When you are diagnosed with colorectal cancer, your doctor may order other tests to find out whether the cancer has spread. These tests include:

  • CT scan to see if the cancer has spread to your liver, lungs, or abdomen.
  • A chest X-ray to see if the cancer has spread to your lungs.
  • An MRI or PET scan to see if the cancer has spread into your chest or organs in the abdomen or pelvis.
  • An ultrasound to find the cause of abdominal pain or increased abdominal girth or to see if the cancer has spread to your liver. An endoscopic ultrasound is used to see how far rectal cancer may have spread.
  • A blood chemistry panel to see if the cancer has spread to your liver and bones.
  • A carcinoembryonic antigen (CEA) blood test to check the level of this tumor marker.

After the cancer has been examined under a microscope, it will be staged. Staging is a way for your doctor to tell how far, if at all, your cancer has spread. It also helps your doctor decide what your treatment should be.

There are several different types of staging systems, so it's important to ask your doctor to explain carefully what stage your cancer is in and what that means.


Initial Treatment

You and your doctor will work together to decide what your treatment should be. You will consider your own preferences and your general health, but the stage of your cancer is the most important tool for choosing your treatment.


Surgery is almost always used to remove colorectal cancer. Your doctor may use one of the following types of surgery:

  • Local incision: When the cancer is still just in a polyp, it will be removed during colonoscopy or sigmoidoscopy.
  • Resection: If your cancer is larger, your doctor will remove the cancer and a small amount of healthy tissue. The healthy ends of the colon or rectum are then sewn back together. During this operation, your doctor will also remove some of your lymph nodes for testing.
  • Resection and colostomy: Sometimes it isn't possible to rejoin the ends of the colon or rectum after the cancer is removed. Your doctor will do a colostomy and make an opening on the outside of your abdomen where waste can pass through into a colostomy bag. The colostomy may be temporary until your colon heals. Or it may be permanent if the entire lower colon or rectum was removed.
  • Laparoscopic surgery: Sometimes it is possible to have this surgery done to remove the cancer. Very small incisions are made in the belly. A tiny camera and special instruments are used to remove the cancer. For the best results, it is important to have an experienced surgeon and to have this surgery at a hospital where many of these surgeries are done.

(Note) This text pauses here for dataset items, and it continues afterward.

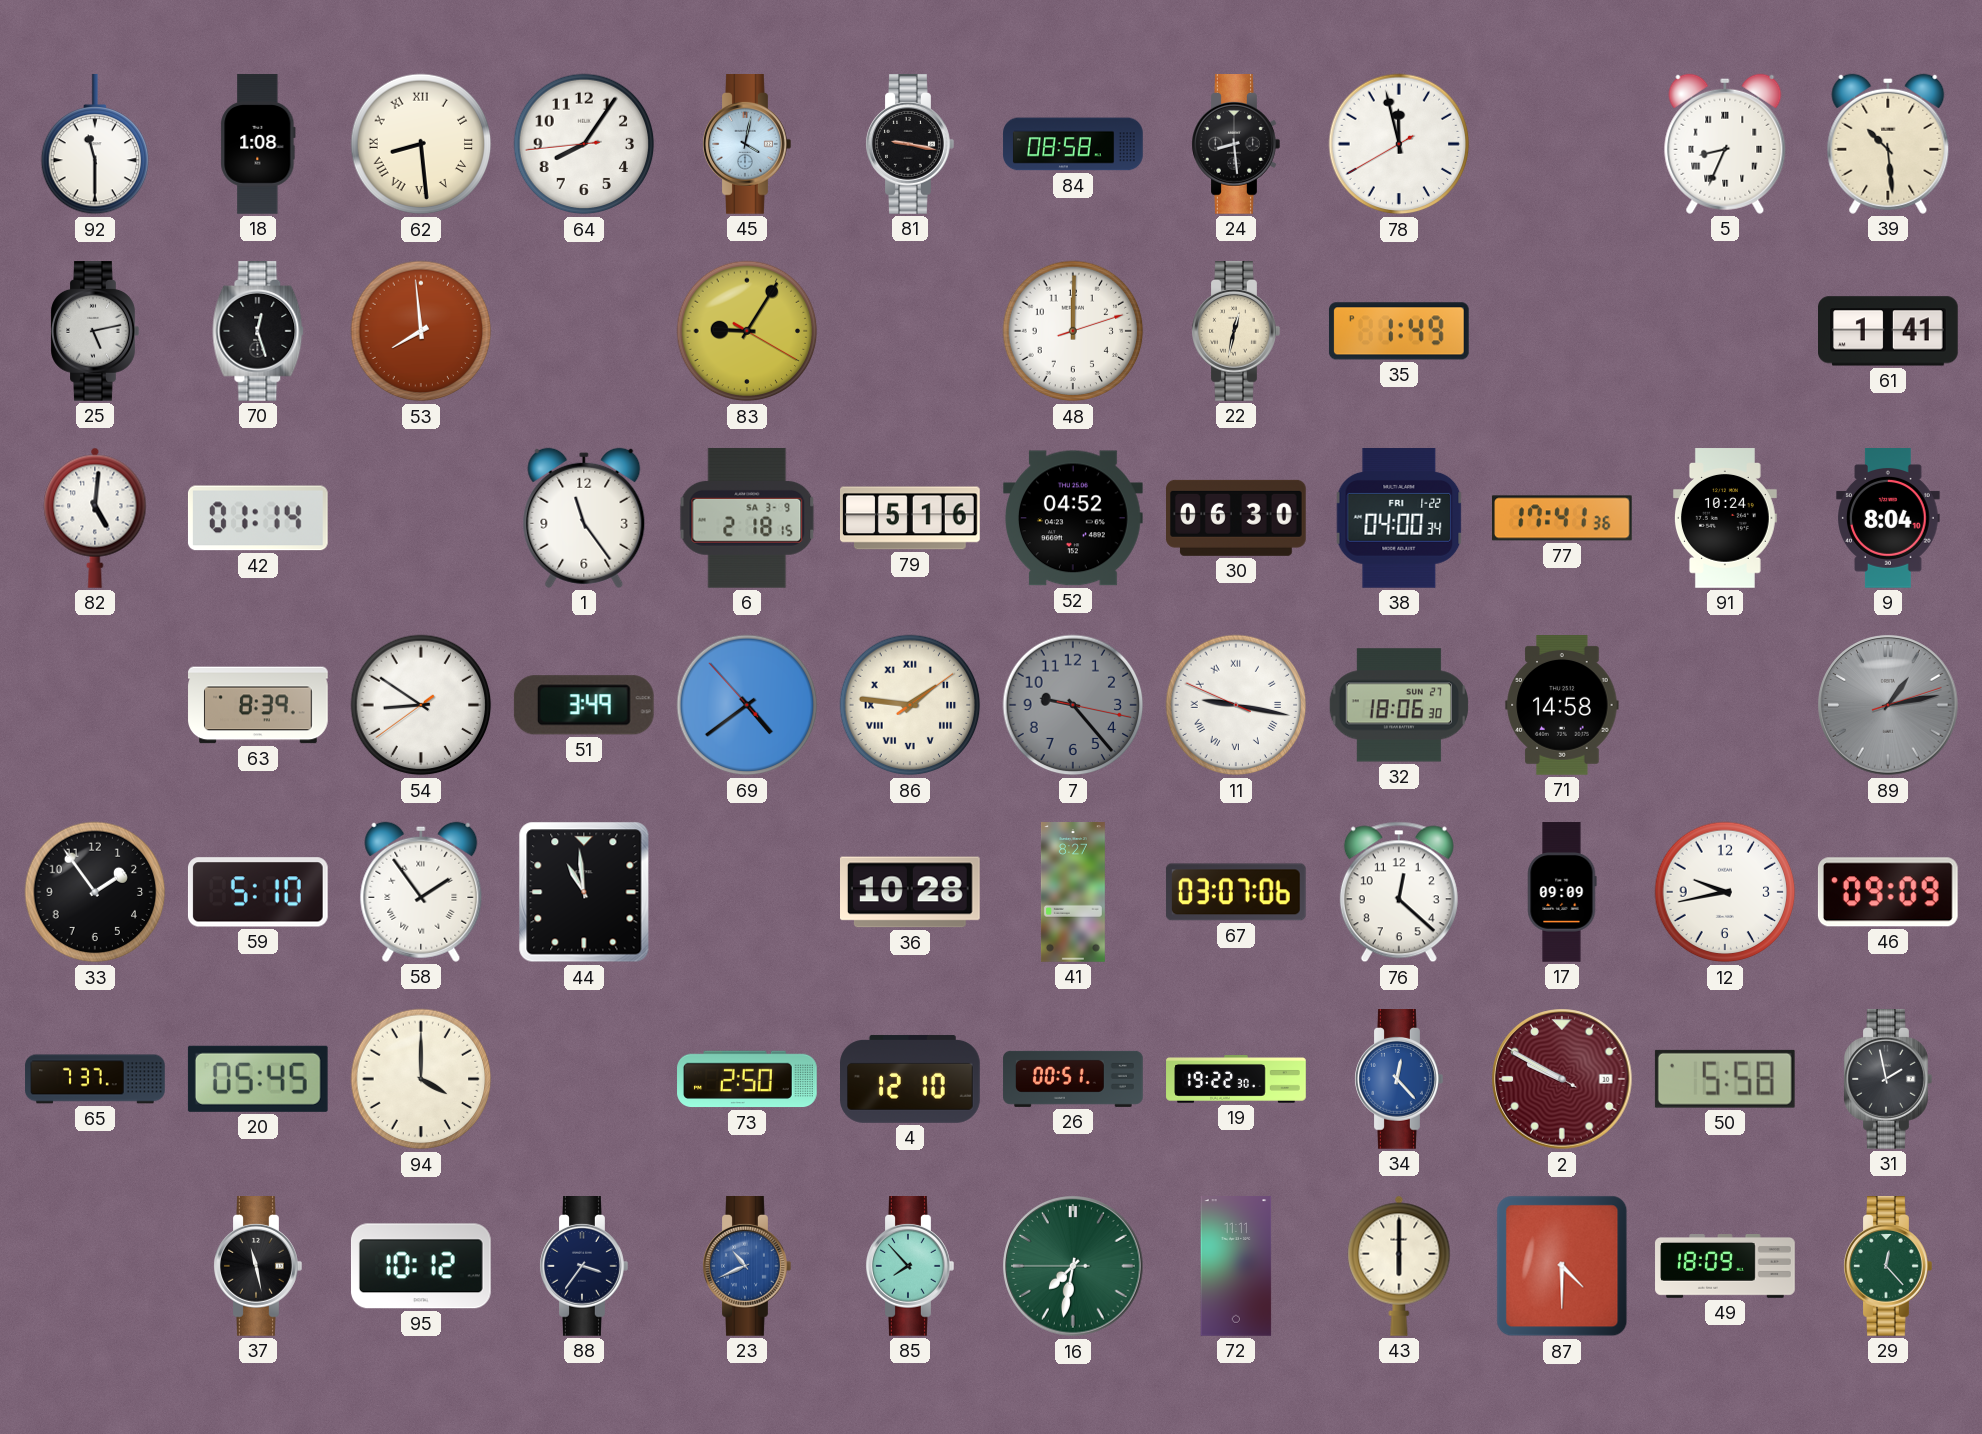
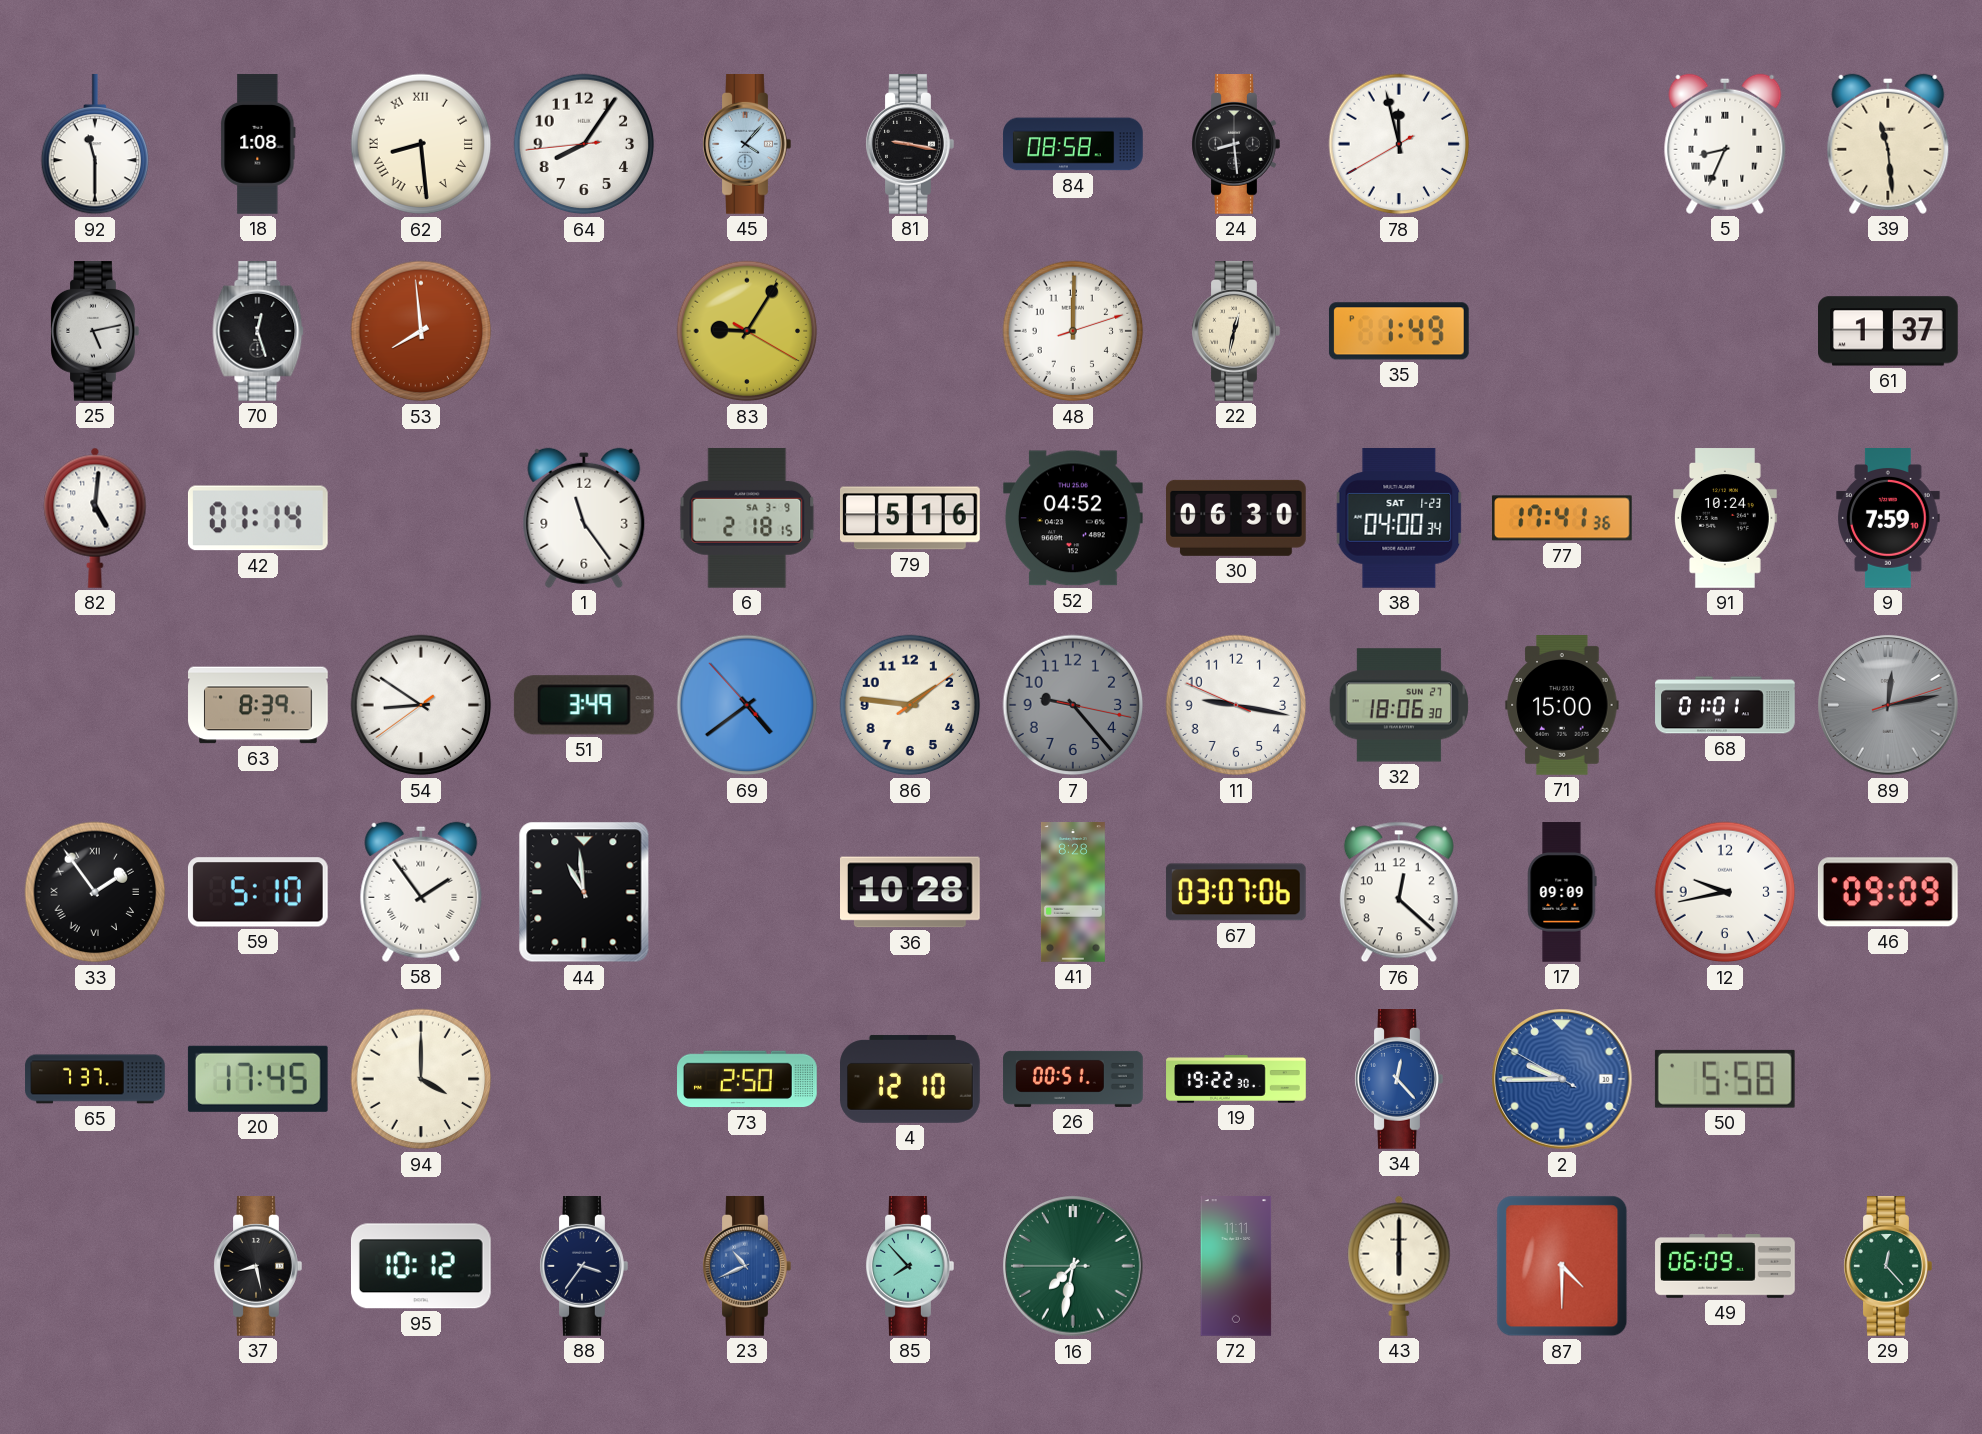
45: 4:02 -> 4:07
39: 10:29 -> 11:29
61: 1:41 -> 1:37
38 date: FRI 1-22 -> SAT 1-23
9: 8:04 -> 7:59
86 numerals: Roman -> Arabic
11 numerals: Roman -> Arabic
71: 14:58 -> 15:00
68: none -> 01:01
89: 1:13 -> 12:13
33 numerals: Arabic -> Roman
41: 8:27 -> 8:28
20: 05:45 -> 17:45
2: 9:49 -> 9:44
2 dial: burgundy -> blue
31: 1:58 -> none
37: 11:28 -> 8:28
49: 18:09 -> 06:09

Even after removing all the cancer that can be found with surgery, your doctor may say you need other treatment. This may be chemotherapy, radiation or both (chemoradiation).

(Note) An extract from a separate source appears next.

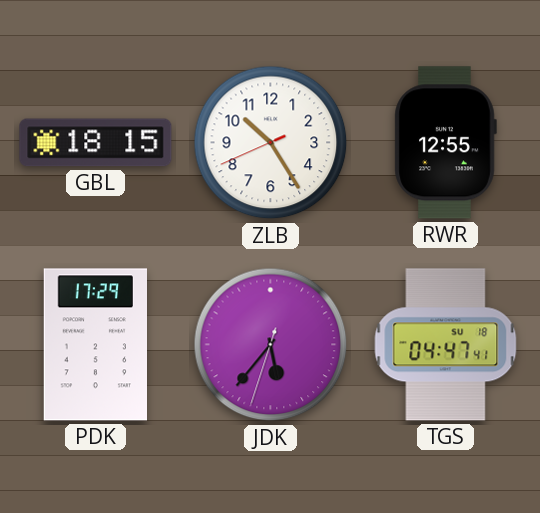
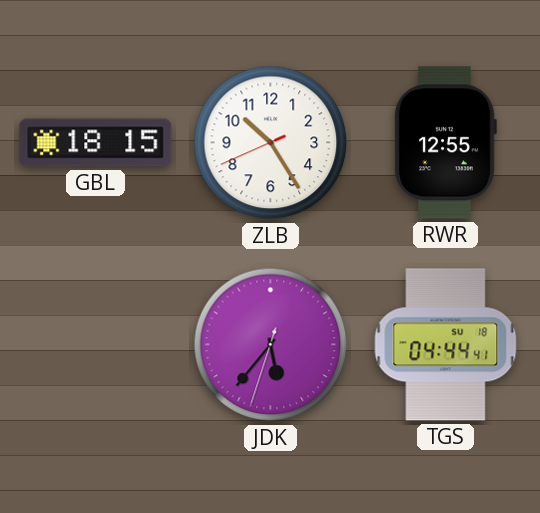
PDK: 17:29 -> none
TGS: 04:47 -> 04:44
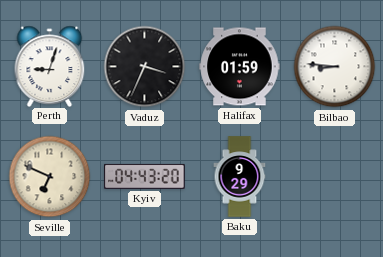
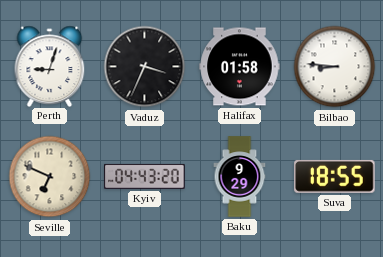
Halifax: 01:59 -> 01:58
Suva: none -> 18:55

Chemotherapy uses medicines — given either as pills or through a needle — to destroy cancer cells throughout the body. Several medicines are often used together. Research studies continue to look for the best combinations of medicines. Your doctor will recommend treatment based on the type and stage of cancer that you have.


Radiation therapy, which uses X-rays to destroy cancer cells, is standard treatment for some types of cancer in the rectum. Radiation therapy is often combined with surgery or chemotherapy. Radiation may be given from a machine outside the body that targets the cancer (external radiation). Or it may be given inside the body, with radiation sealed in seeds or wires (internal radiation).

Supportive and Integrative Therapies

In addition to the therapies described above, we offer complementary therapies such as nutritional therapy, physical therapy, yoga, massage and emotional counseling. Many of these therapies are remarkably effective in addressing the side effects of chemotherapy, surgery and radiation by easing tension, reducing pain and improving quality of life.